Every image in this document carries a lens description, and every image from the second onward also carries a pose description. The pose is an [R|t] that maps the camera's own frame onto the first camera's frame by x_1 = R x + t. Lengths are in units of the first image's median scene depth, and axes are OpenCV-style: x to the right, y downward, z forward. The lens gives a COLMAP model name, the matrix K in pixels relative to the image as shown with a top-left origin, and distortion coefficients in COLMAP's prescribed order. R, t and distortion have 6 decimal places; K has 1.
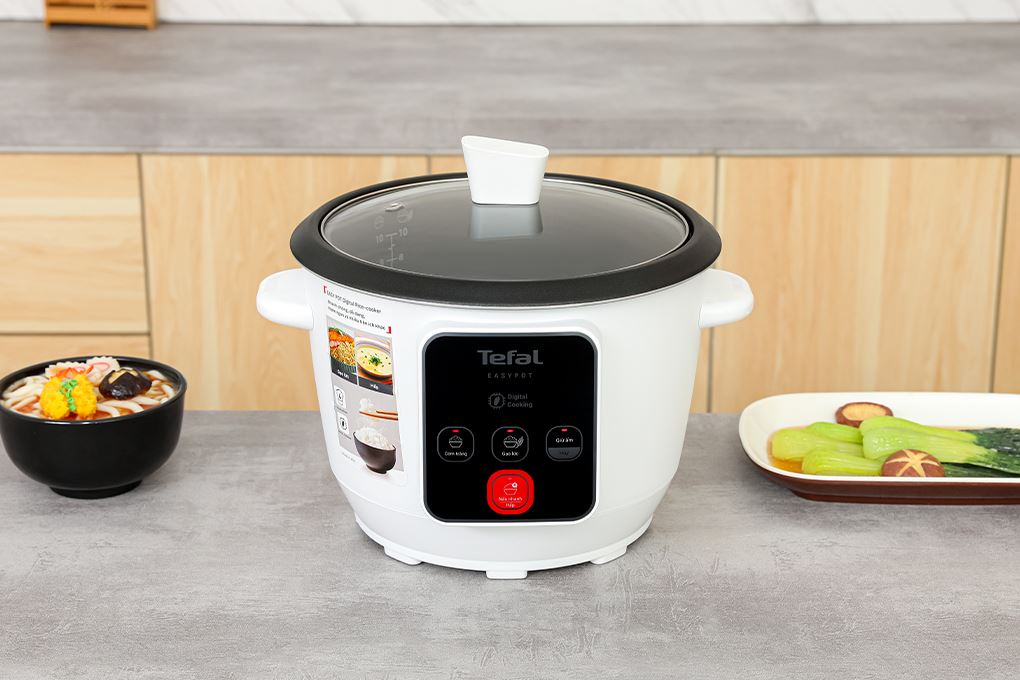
lens RADIAL K [[2160.2, 0, 556.3], [0, 2160.2, 320.6], [0, 0, 1]] dist [0.110973, 0.000000]
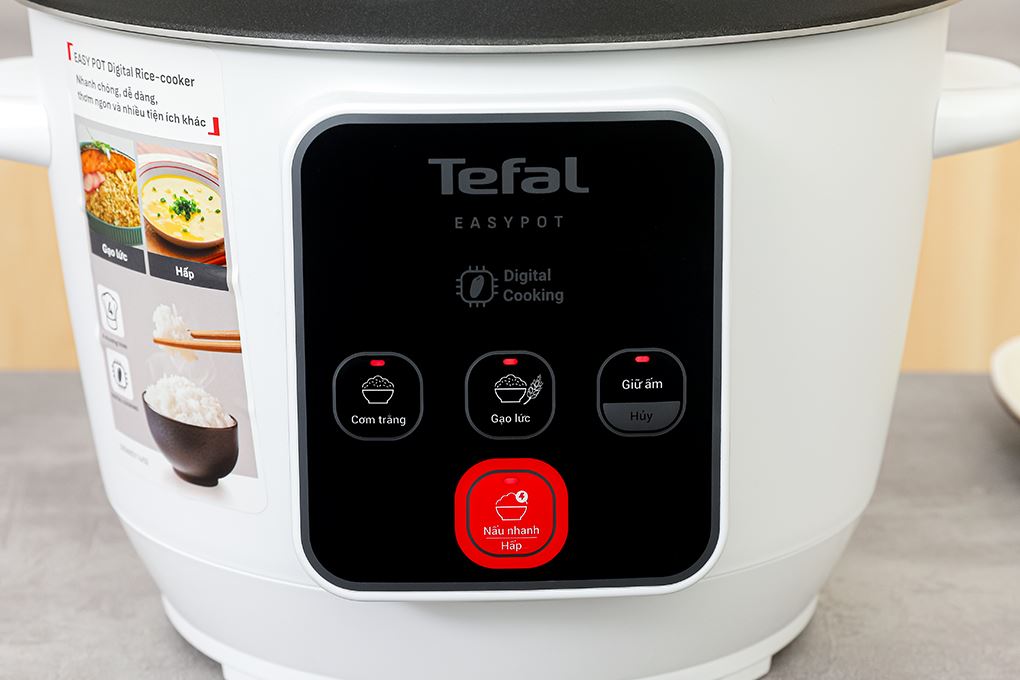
lens RADIAL K [[2501.9, 0, 512.6], [0, 2501.9, 342.2], [0, 0, 1]] dist [0.163712, 0.000000]
pose [[0.999927, -0.010761, -0.005509, -0.017413], [0.010460, 0.998594, -0.051959, 0.068766], [0.006061, 0.051898, 0.998634, 0.503568]]
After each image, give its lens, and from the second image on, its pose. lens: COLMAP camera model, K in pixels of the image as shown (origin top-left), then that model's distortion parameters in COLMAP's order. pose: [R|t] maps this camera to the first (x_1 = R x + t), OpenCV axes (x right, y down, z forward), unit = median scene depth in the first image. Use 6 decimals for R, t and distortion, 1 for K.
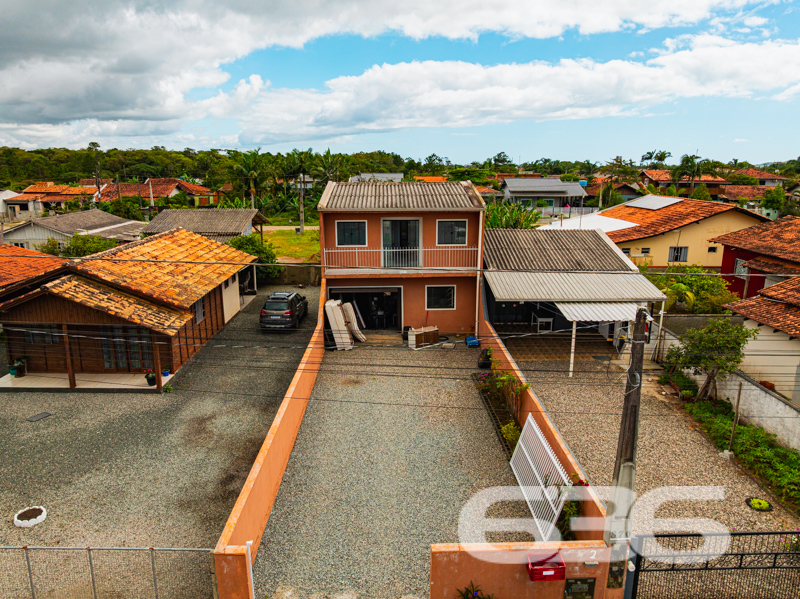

====================

REQUIRED WORK:
Every line above should be transcribed exactly, though no image should be carried over.

ANSWER TO THIS TASK:
Every image in this document carries a lens description, and every image from the second onward also carries a pose description. The pose is an [R|t] that maps the camera's own frame onto the first camera's frame by x_1 = R x + t. Lengths are in units of the first image's median scene depth, and axes are OpenCV-style: x to the right, y downward, z forward. The lens gives a COLMAP model name, the matrix K in pixels relative to the image as shown with a top-left origin, and distortion coefficients in COLMAP's prescribed order. R, t and distortion have 6 decimal places; K has 1.
lens RADIAL K [[2160.2, 0, 556.3], [0, 2160.2, 320.6], [0, 0, 1]] dist [0.110973, 0.000000]
lens RADIAL K [[2501.9, 0, 512.6], [0, 2501.9, 342.2], [0, 0, 1]] dist [0.163712, 0.000000]
pose [[0.999927, -0.010761, -0.005509, -0.017413], [0.010460, 0.998594, -0.051959, 0.068766], [0.006061, 0.051898, 0.998634, 0.503568]]
After each image, give its lens, and from the second image on, its pose. lens: COLMAP camera model, K in pixels of the image as shown (origin top-left), then that model's distortion parameters in COLMAP's order. pose: [R|t] maps this camera to the first (x_1 = R x + t), OpenCV axes (x right, y down, z forward), unit = median scene depth in the first image. Use 6 decimals for R, t and distortion, 1 for K.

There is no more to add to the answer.